The American Heritage Dictionary defines “travesty” as, “An exaggerated or grotesque imitation with intent to ridicule . . .”  “Burlesque” it defines as “A literary or dramatic work that makes a subject appear ridiculous. . . . Any ludicrous or mocking imitation.”  The appetite for travesty and burlesque goes back as far as we can see in western culture.  Following the performances of Aeschylus and Sophocles, for example, the Greeks would settle back for a satyr play, a bawdy show that often comprised a mocking reenactment of the action of the preceding tragedy, with Hercules or Agamemnon reduced to a roaring buffoon.  And long-standing cultural institutions have been—and continue to be—dedicated to travesty and burlesque: the medieval Feast of Fools, Mardi Gras, the varsity show on campuses throughout the land.

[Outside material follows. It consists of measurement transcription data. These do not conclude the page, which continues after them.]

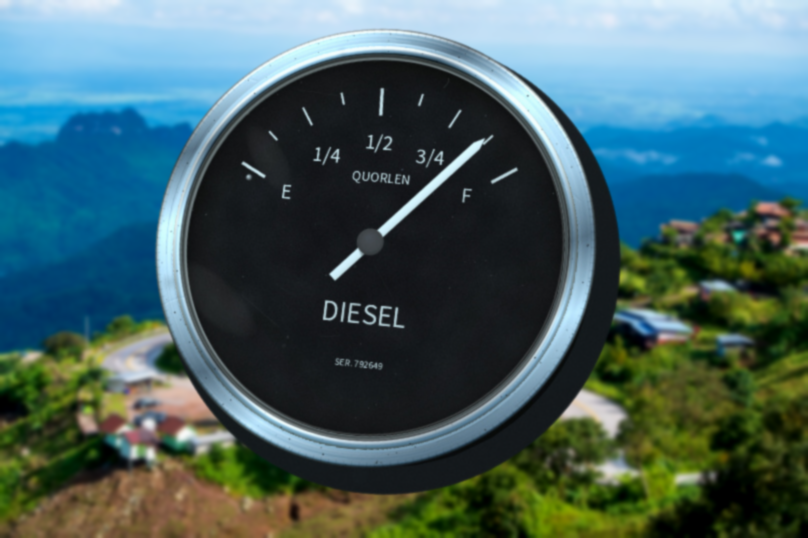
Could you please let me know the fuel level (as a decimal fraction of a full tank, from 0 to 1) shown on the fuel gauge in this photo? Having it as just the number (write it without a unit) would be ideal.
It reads 0.875
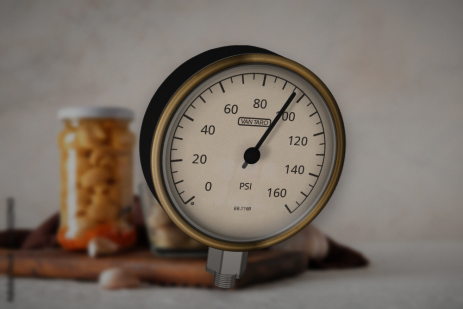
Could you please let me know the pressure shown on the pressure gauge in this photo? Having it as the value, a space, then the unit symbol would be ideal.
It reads 95 psi
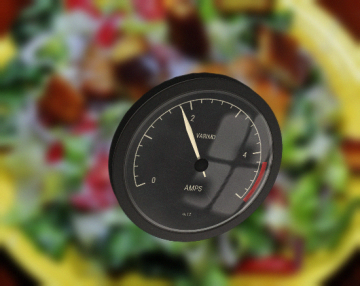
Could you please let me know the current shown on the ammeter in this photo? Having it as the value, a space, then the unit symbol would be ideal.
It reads 1.8 A
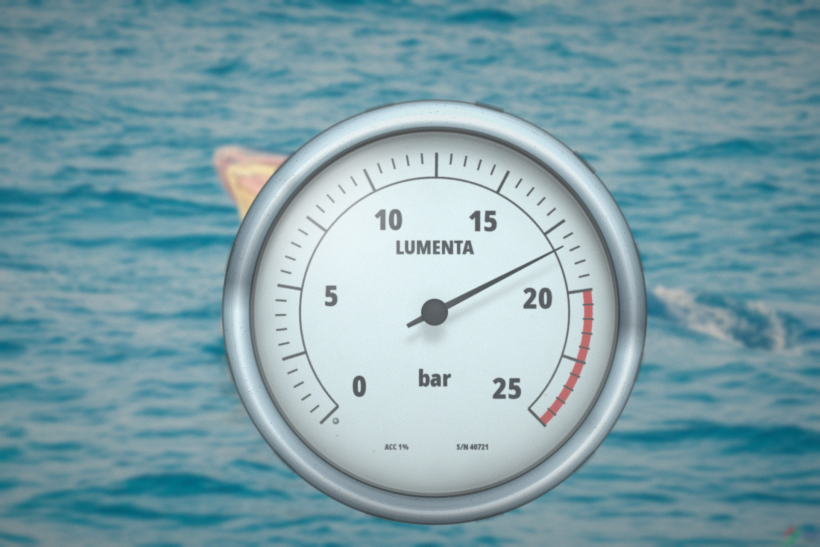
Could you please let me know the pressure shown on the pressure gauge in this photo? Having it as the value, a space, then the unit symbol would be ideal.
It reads 18.25 bar
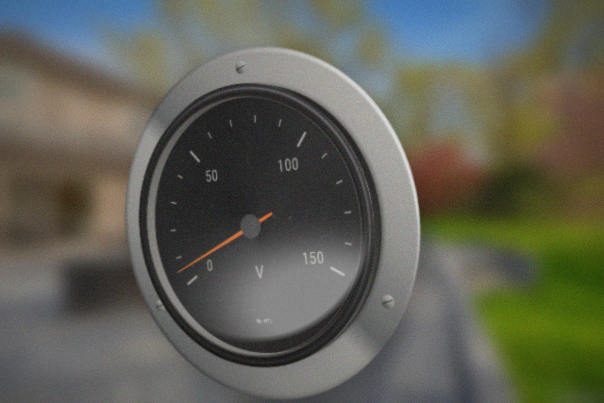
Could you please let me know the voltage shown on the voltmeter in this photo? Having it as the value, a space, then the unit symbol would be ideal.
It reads 5 V
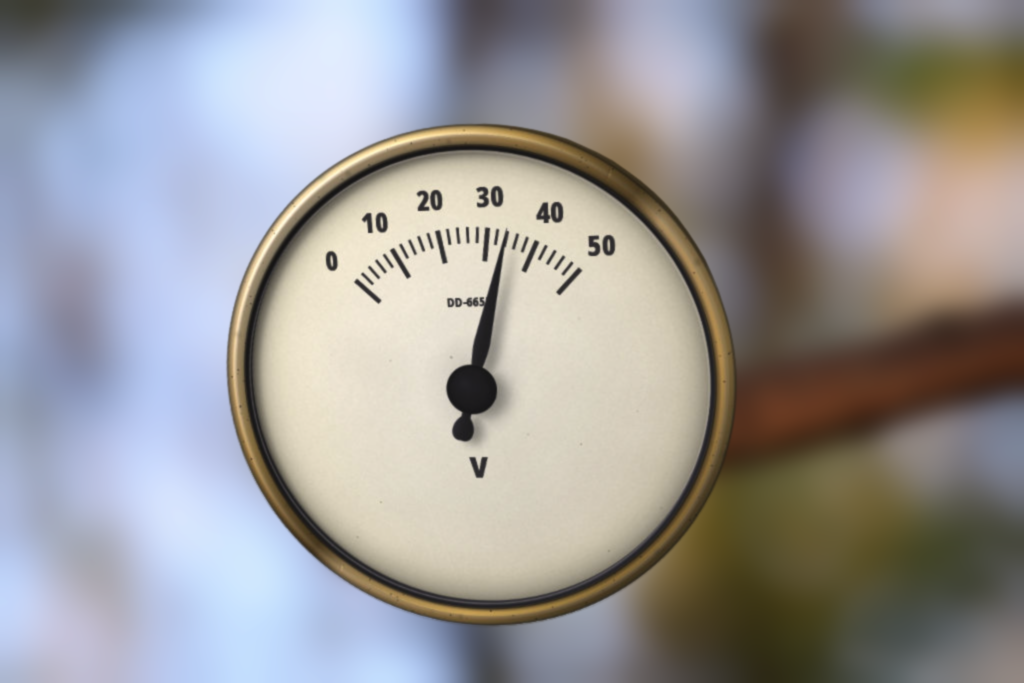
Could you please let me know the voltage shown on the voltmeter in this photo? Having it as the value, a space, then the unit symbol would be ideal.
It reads 34 V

The Complete Works . . . participates in this tradition, and like its predecessors, it exhibits an energizing ambivalence toward the object of its ridicule.  On the one hand, we are invited to consider the downright silliness of many of Shakespeare’s comic plots, or the preposterous violence of Titus Andronicus, or the confusing hurlyburly of the history plays.  And yet the whole venture is predicated on Shakespeare’s greatness, on his enduring power to provoke and delight.  

The Complete Works . . .  pulls Shakespeare into the world of contemporary pop-culture, and vice-versa.  It contains references to Hitchcock’s Psycho, to The Beatles, to “the artist formerly known as Prince,” to rap music, and so on.  It also reminds us of modern fads in Shakespeare scholarship and production, mocking not only the Bard, but those who would “deconstruct” him.  In other words, it shows us that Shakespeare is a kind of sponge, that he can soak up rock ‘n roll and the movies, that he can absorb whatever ridiculous ideas and interpretations we impose on him.  Ultimately, it’s the rest of us who look silly next to Shakespeare, a point brilliantly made in the middle of the second act slice-and-dice of Hamlet.  Just as the players are telling us that they will have to skip the really long speeches and just move it along, one of them demurs, saying there is one speech by Hamlet that he wouldn’t mind doing.  He then proceeds to recite the “What a piece of work is man” solo—completely straight.  At that moment we realize why we are in the theater: because Shakespeare was there first and his voice is everywhere.  In The Complete Works . . . we hear it through the filter of farce, but we still hear it.
QUESTIONS FOR DISCUSSION.
1. Do you ever make fun of people or things you love?

2. If you do, why do you do it?

3. When somebody mentions “Shakespeare,” what do you think of?

4. In Shakespeare’s theater, all the female roles were played by young men, and nobody thought it was funny.  In this play, all the female roles are also done by a man, causing people to laugh.  Why the difference?

5. Why is seeing human actions in accelerated motion usually funny?

6. Do any of the plays of Shakespeare remind you of contemporary t.v. shows?

7. Do you think Shakespeare would have like this play?